Activity — Would you return the entries below exactly from the line containing "putida, protagonista de" onward, ending with the final line and including it, and nothing else?
:: Information provided ::
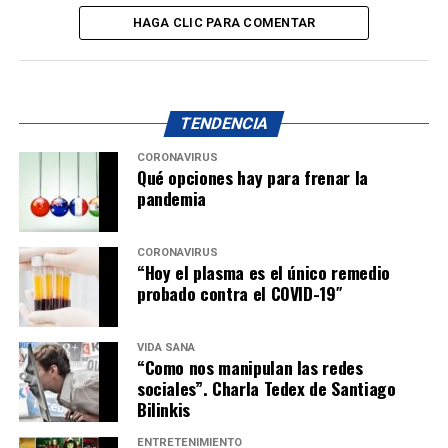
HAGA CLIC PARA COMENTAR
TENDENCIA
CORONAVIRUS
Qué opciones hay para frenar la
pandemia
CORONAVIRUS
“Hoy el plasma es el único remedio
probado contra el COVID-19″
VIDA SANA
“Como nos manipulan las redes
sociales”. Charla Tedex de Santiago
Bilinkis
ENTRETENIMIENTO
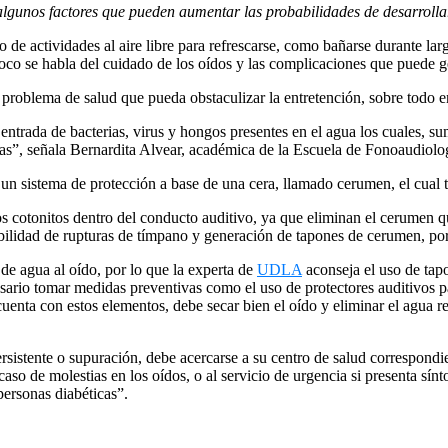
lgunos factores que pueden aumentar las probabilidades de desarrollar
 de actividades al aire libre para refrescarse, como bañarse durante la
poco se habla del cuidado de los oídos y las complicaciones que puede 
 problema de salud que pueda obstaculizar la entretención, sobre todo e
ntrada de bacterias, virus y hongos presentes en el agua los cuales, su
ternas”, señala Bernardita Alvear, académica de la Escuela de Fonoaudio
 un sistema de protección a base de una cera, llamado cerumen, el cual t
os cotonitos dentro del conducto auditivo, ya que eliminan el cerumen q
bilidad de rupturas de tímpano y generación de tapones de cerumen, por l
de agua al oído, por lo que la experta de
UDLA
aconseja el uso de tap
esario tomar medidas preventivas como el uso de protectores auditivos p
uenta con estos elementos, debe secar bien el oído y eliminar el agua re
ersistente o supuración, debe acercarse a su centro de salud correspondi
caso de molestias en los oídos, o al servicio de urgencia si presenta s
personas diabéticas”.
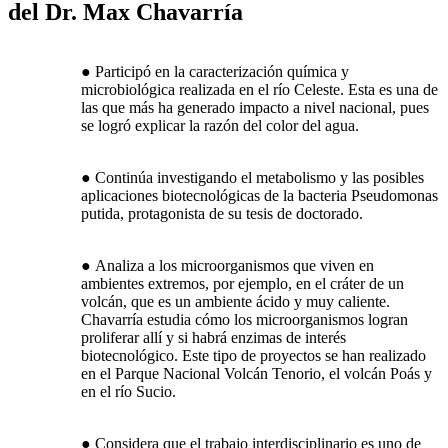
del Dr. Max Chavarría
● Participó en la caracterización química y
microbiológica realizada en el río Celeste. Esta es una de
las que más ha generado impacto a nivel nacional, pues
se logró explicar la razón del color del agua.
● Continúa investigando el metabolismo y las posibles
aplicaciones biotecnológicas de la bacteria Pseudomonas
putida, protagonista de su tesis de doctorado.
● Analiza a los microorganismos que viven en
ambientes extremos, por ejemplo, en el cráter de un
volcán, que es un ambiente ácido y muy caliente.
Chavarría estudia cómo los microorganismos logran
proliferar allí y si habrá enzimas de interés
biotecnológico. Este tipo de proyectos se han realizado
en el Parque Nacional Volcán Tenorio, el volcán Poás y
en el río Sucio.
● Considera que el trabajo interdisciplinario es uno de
:::
Task output —
putida, protagonista de su tesis de doctorado.
● Analiza a los microorganismos que viven en
ambientes extremos, por ejemplo, en el cráter de un
volcán, que es un ambiente ácido y muy caliente.
Chavarría estudia cómo los microorganismos logran
proliferar allí y si habrá enzimas de interés
biotecnológico. Este tipo de proyectos se han realizado
en el Parque Nacional Volcán Tenorio, el volcán Poás y
en el río Sucio.
● Considera que el trabajo interdisciplinario es uno de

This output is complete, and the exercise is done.